Importantly, the researchers found no differences in psychiatric outcomes between children whose mothers used antidepressants during pregnancy and those whose mothers had only used them beforehand. This further supports the idea that maternal illness—not in utero medication exposure—is likely the driving factor behind the association between maternal antidepressant use and child mental health. Sensitivity analyses that examined differences by the child’s sex, timing of antidepressant exposure during pregnancy, and other factors yielded similar results.
“We show the complexity that studies testing the long-term effects of prenatal exposures such as depression have,” Talati told PsyPost. “Indeed if we just look overall, the children exposed to antidepressant medications in pregnancy do have higher rates of psychopathology themselves (so you would be tempted to say, antidepressants cause risk in the kids).”
“However, once you adjust for potential confounding factors, these findings whittle away. Moreover, the children of the women who used antidepressant medications before, but not during pregnancy had comparable rates, suggesting that it is either maternal depression or some underlying vulnerability that is driving the increased psychopathology (called “confounding by indication”), rather than the medication per se.”
These findings align with an earlier study published in 2023 that used data from over 1 million births in Denmark. That study also found a modest association between prenatal antidepressant exposure and emotional disorders in children, including depression and anxiety. However, it similarly showed that the association was greatly reduced or disappeared after adjusting for maternal mental health and other confounding factors. In fact, the Danish study found that maternal antidepressant use after pregnancy and paternal use during the mother’s pregnancy were also associated with increased child risk—further pointing to shared familial or genetic influences rather than a causal effect of medication use during pregnancy.
Both studies relied on large, population-based cohorts and advanced statistical techniques to minimize bias. The Minnesota study, in particular, included rigorous manual review and psychiatrist adjudication of medical records, which helped ensure that both medication exposure and psychiatric diagnoses were accurately captured. But the authors acknowledge some limitations. The study relied on prescription records rather than pharmacy fill data, so it’s possible that some mothers prescribed antidepressants did not take them.
Because the research is observational, it cannot definitively prove that antidepressants during pregnancy have no effect. “We cannot really randomize pregnant women to medications or not, so must rely on ‘real world’ use and data,” Talati noted. “While we do our best to account for all the confounders, there are always going to be differences that you cannot see or measure.”
Looking ahead, the researchers plan to continue exploring how antidepressant exposure during pregnancy might affect child development beyond emotional disorders, including gut health and disorders involving brain-gut interactions.
“We have been following in different cohorts using different approaches; moreover, because these antidepressant medications work by altering serotonin levels, and the vast majority of the serotonin resides in the gut, we also have an arm of the study showing the effects of prenatal SSRI use on offspring gut development and disorders of brain-gut interaction,” Talati said. “Finally, we want to get a better handle on timing of mechanisms—> e.g., are there particular periods in pregnancy that confer the greatest risk.”
The study, “Prenatal Antidepressant Exposure and Risk of Depression and Anxiety Disorders: An Electronic Health Records–Based Cohort Study,” was authored by Ardesheer Talati, Jennifer L. Vande Voort, Launia J. White, David Hodge, Cynthia J. Stoppel, Myrna M. Weissman, Jay A. Gingrich, and William V. Bobo.

Available data
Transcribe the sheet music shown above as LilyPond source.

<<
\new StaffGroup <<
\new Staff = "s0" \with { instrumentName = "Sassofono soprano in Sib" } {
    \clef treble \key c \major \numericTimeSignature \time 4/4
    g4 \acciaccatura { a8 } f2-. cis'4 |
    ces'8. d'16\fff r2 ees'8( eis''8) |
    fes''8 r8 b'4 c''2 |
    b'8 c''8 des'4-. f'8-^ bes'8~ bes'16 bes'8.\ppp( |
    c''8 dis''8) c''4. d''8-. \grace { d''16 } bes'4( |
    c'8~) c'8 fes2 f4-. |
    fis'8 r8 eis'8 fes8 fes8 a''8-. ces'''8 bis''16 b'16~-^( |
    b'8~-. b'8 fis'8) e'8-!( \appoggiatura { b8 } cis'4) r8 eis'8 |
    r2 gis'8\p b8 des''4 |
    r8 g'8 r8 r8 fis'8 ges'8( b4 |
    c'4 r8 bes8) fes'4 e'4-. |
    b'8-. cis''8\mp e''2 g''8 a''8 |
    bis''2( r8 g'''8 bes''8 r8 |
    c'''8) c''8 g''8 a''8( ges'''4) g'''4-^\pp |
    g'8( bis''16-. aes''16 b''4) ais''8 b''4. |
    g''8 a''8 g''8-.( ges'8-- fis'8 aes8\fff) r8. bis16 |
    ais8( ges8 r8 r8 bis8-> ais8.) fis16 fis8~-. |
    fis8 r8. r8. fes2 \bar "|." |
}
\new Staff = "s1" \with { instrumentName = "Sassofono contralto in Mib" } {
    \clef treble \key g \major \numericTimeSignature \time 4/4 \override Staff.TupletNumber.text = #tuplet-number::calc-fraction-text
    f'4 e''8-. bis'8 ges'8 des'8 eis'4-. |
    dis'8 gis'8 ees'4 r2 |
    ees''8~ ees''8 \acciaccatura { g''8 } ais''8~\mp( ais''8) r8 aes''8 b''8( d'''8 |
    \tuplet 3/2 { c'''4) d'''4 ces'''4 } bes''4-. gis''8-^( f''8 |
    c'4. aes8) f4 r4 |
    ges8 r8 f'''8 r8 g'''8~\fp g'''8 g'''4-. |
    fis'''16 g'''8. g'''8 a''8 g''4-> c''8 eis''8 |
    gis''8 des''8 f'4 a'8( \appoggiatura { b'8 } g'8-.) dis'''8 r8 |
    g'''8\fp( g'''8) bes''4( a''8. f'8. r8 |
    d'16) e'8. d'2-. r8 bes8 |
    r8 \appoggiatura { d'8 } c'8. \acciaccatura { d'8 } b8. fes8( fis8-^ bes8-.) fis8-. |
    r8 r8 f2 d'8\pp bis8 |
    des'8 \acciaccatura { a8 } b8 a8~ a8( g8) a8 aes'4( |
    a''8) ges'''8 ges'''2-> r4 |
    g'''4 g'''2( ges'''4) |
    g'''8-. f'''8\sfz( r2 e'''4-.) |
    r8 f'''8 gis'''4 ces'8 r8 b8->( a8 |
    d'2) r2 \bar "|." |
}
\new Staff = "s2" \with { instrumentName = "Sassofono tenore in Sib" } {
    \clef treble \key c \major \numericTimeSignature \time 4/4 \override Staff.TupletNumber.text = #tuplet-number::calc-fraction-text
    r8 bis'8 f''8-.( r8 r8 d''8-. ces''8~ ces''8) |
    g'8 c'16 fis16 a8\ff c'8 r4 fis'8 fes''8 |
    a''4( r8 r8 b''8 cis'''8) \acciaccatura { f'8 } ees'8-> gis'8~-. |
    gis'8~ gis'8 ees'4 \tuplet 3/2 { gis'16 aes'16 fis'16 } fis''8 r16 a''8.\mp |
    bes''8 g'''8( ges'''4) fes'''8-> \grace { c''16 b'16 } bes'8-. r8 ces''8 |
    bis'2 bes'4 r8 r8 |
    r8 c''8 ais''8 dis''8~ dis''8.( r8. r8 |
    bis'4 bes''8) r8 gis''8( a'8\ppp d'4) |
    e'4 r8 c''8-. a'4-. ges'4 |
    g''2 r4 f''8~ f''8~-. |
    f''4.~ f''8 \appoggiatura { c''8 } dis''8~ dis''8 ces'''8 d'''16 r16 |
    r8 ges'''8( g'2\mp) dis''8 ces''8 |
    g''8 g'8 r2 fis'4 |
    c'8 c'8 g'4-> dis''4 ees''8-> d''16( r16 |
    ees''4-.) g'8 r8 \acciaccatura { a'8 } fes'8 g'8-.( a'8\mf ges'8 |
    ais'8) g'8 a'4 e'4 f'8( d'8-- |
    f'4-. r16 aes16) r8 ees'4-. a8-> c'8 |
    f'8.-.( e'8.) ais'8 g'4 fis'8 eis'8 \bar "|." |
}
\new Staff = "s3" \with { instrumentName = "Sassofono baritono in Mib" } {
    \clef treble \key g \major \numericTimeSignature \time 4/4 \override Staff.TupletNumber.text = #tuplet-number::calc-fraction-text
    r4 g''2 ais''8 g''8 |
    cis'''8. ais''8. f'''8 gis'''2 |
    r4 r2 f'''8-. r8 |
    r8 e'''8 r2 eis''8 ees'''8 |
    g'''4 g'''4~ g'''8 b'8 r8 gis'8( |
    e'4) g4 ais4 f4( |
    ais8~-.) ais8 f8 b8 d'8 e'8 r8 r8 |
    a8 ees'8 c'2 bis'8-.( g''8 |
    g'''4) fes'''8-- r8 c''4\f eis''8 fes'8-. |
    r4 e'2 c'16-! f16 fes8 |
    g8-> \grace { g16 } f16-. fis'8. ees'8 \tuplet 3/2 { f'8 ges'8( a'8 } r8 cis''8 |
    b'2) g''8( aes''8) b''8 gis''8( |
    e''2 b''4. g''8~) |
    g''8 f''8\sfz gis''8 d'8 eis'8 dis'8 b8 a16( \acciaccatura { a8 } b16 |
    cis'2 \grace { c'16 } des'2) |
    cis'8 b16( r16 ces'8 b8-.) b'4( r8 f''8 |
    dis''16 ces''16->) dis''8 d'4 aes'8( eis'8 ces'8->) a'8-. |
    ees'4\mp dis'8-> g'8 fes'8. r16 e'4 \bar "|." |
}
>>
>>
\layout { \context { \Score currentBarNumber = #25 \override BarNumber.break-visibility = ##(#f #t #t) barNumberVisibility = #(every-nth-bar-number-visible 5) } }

Action item
Answer these questions from the article on prenatal antidepressant exposure above:
1. How many births did the 2023 study from Denmark draw its data from?
2. What kind of records did the study rely on instead of pharmacy fill data?
3. According to Talati, where does the vast majority of serotonin reside?

Worked solution
1. Over 1 million births.
2. Prescription records.
3. In the gut.